The hoglouse is found in lakes and slow moving rivers. Being poor swimmers, they prefer to remain close to the bottom where they scuttle about amongst the decomposing vegetation. Trout carp and grayling love them yet you hardly here hoglouse mentioned in the fly fishing press. I suppose the name just does not sound sexy.
You do not hear fishermen down the pub or on the water bankside boast that they tied a hoglouse imitation. This is strange as this food source is available to the fish all year round. Even in the depth of winter when other food sources are hard to find this crunchy little snack is available to be found and devoured.
Being dull, mottled-brown in colour the hoglouse is extremely well camouflaged. It is it's only line of defence for such a slow moving creature. As a crustacean, hoglice have no nymph or pupa stage.
The normal wisdom is that trout feed on hoglice in cold weather. Fishing a fly that imitates a hoglouse close to the bottom can be effective right through into March and April, after which other insect activity becomes pronounced and seductive. There are exceptions to this. Five years ago I was fishing at Rutland Water when I caught a large brown trout over 30 feet down. It had been feeding on hoglice throughout the hot summer.
You do not realise it but you have probably already been fishing with a fly that is a good imitation of a hoglouse. Most fly fishing anglers have used a Gold Ribbed Hares Ear nymph during their fishing career. It is perfect for the job.
The key is to fish it on the point, deep and very slow.
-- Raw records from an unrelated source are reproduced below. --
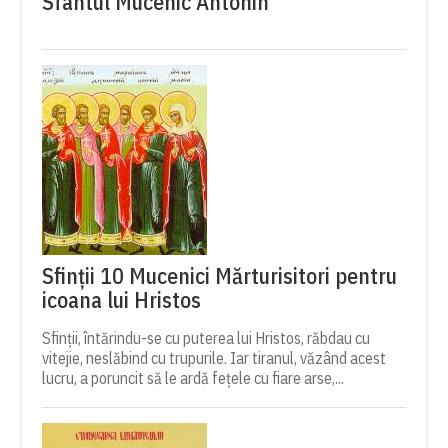
Sfântul Mucenic Antonin
Sfinții 10 Mucenici Mărturisitori pentru
icoana lui Hristos
Sfinții, întărindu-se cu puterea lui Hristos, răbdau cu
vitejie, neslăbind cu trupurile. Iar tiranul, văzând acest
lucru, a poruncit să le ardă fețele cu fiare arse,...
The natural insect crawls very very slowly. It only has little legs. The scruffy fibres that stick out the side of a GRHE nymph move around in the water and look like the little legs on the natural insect. If your fly is tied neatly use the hook point from another fly and pick out the fibres.
I use a slow figure of eight retrieve. Even though it needs to be fished hard on the bottom, rather than use a stinking line, it is more effective to use a floating line or sink tip line and a long leader. This allows the fly to be worked over any obstructions on the bottom rather than simply snagging them.